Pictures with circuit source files
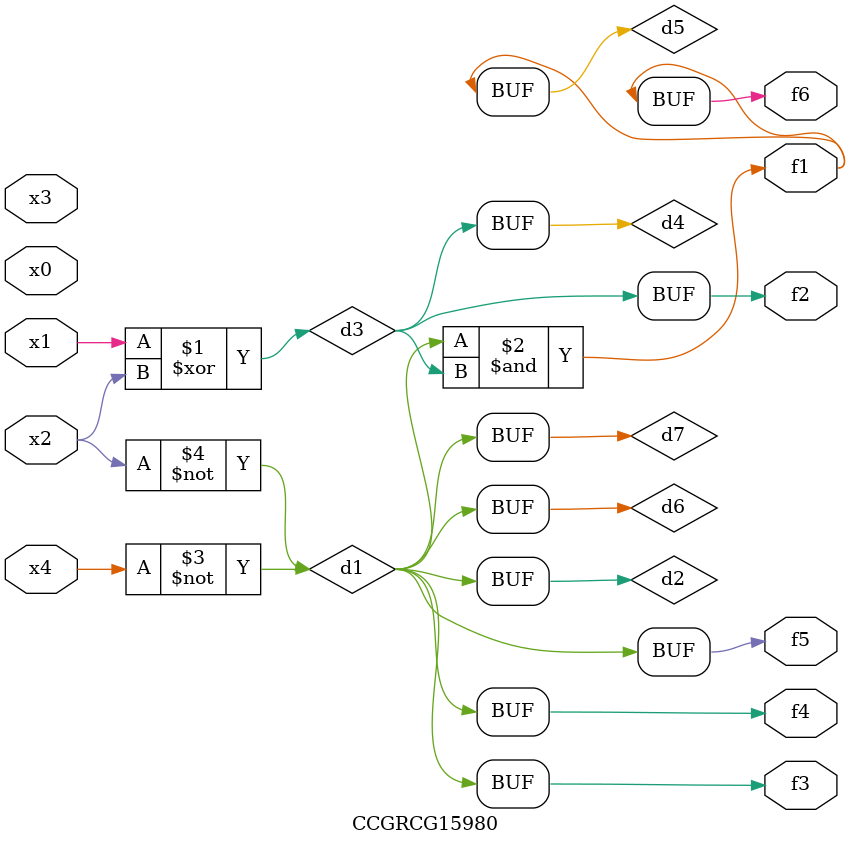
<source format=v>
module CCGRCG15980(
	input x0, x1, x2, x3, x4,
	output f1, f2, f3, f4, f5, f6
);

	wire d1, d2, d3, d4, d5, d6, d7;

	not (d1, x4);
	not (d2, x2);
	xor (d3, x1, x2);
	buf (d4, d3);
	and (d5, d1, d3);
	buf (d6, d1, d2);
	buf (d7, d2);
	assign f1 = d5;
	assign f2 = d4;
	assign f3 = d7;
	assign f4 = d7;
	assign f5 = d7;
	assign f6 = d5;
endmodule

</source>
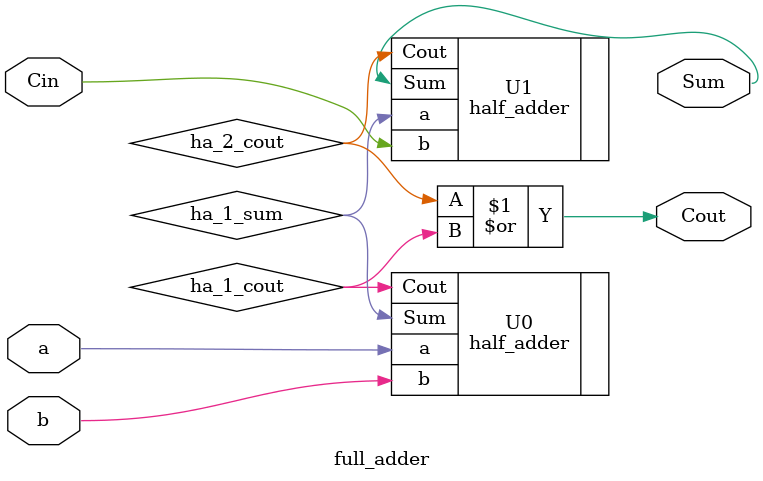
<source format=v>
`include "half_adder.v"

module full_adder(output wire Sum, Cout, input wire a, b, Cin);

    wire ha_1_sum, ha_1_cout, ha_2_cout;

    half_adder U0(.Sum(ha_1_sum), .Cout(ha_1_cout), .a(a), .b(b));
    half_adder U1(.Sum(Sum), .Cout(ha_2_cout), .a(ha_1_sum), .b(Cin));
    or U2(Cout, ha_2_cout, ha_1_cout);
endmodule
</source>
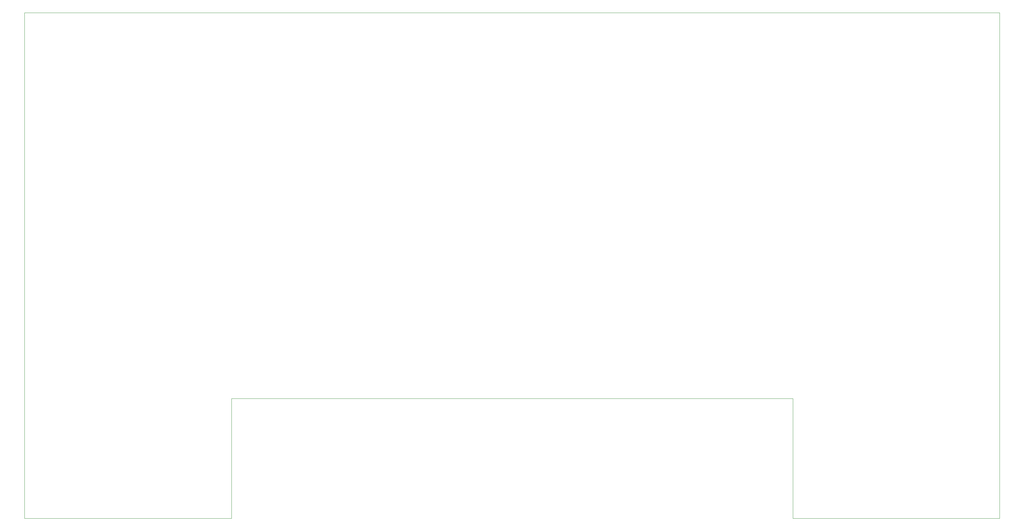
<source format=gbr>
%TF.GenerationSoftware,KiCad,Pcbnew,6.0.2+dfsg-1*%
%TF.CreationDate,2023-03-15T19:16:12+01:00*%
%TF.ProjectId,main_PCB,6d61696e-5f50-4434-922e-6b696361645f,rev?*%
%TF.SameCoordinates,Original*%
%TF.FileFunction,Profile,NP*%
%FSLAX46Y46*%
G04 Gerber Fmt 4.6, Leading zero omitted, Abs format (unit mm)*
G04 Created by KiCad (PCBNEW 6.0.2+dfsg-1) date 2023-03-15 19:16:12*
%MOMM*%
%LPD*%
G01*
G04 APERTURE LIST*
%TA.AperFunction,Profile*%
%ADD10C,0.100000*%
%TD*%
G04 APERTURE END LIST*
D10*
X18567800Y-23011400D02*
X278567800Y-23011400D01*
X73717200Y-158011400D02*
X73717200Y-126011400D01*
X278567800Y-23011400D02*
X278567800Y-158011400D01*
X223418400Y-158011400D02*
X223418400Y-126011400D01*
X223418400Y-158011400D02*
X278567800Y-158011400D01*
X73717200Y-126011400D02*
X223418400Y-126011400D01*
X18567800Y-158011400D02*
X73717200Y-158011400D01*
X18567800Y-23011400D02*
X18567800Y-158011400D01*
M02*

</source>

**Goal of the exercise**
Please print the data above once more, exactly as it appears, with no pictures.

**Exercise response**
<source format=v>
module CCGRCG15980(
	input x0, x1, x2, x3, x4,
	output f1, f2, f3, f4, f5, f6
);

	wire d1, d2, d3, d4, d5, d6, d7;

	not (d1, x4);
	not (d2, x2);
	xor (d3, x1, x2);
	buf (d4, d3);
	and (d5, d1, d3);
	buf (d6, d1, d2);
	buf (d7, d2);
	assign f1 = d5;
	assign f2 = d4;
	assign f3 = d7;
	assign f4 = d7;
	assign f5 = d7;
	assign f6 = d5;
endmodule

</source>
<source format=v>
`include "half_adder.v"

module full_adder(output wire Sum, Cout, input wire a, b, Cin);

    wire ha_1_sum, ha_1_cout, ha_2_cout;

    half_adder U0(.Sum(ha_1_sum), .Cout(ha_1_cout), .a(a), .b(b));
    half_adder U1(.Sum(Sum), .Cout(ha_2_cout), .a(ha_1_sum), .b(Cin));
    or U2(Cout, ha_2_cout, ha_1_cout);
endmodule
</source>
<source format=gbr>
%TF.GenerationSoftware,KiCad,Pcbnew,6.0.2+dfsg-1*%
%TF.CreationDate,2023-03-15T19:16:12+01:00*%
%TF.ProjectId,main_PCB,6d61696e-5f50-4434-922e-6b696361645f,rev?*%
%TF.SameCoordinates,Original*%
%TF.FileFunction,Profile,NP*%
%FSLAX46Y46*%
G04 Gerber Fmt 4.6, Leading zero omitted, Abs format (unit mm)*
G04 Created by KiCad (PCBNEW 6.0.2+dfsg-1) date 2023-03-15 19:16:12*
%MOMM*%
%LPD*%
G01*
G04 APERTURE LIST*
%TA.AperFunction,Profile*%
%ADD10C,0.100000*%
%TD*%
G04 APERTURE END LIST*
D10*
X18567800Y-23011400D02*
X278567800Y-23011400D01*
X73717200Y-158011400D02*
X73717200Y-126011400D01*
X278567800Y-23011400D02*
X278567800Y-158011400D01*
X223418400Y-158011400D02*
X223418400Y-126011400D01*
X223418400Y-158011400D02*
X278567800Y-158011400D01*
X73717200Y-126011400D02*
X223418400Y-126011400D01*
X18567800Y-158011400D02*
X73717200Y-158011400D01*
X18567800Y-23011400D02*
X18567800Y-158011400D01*
M02*

</source>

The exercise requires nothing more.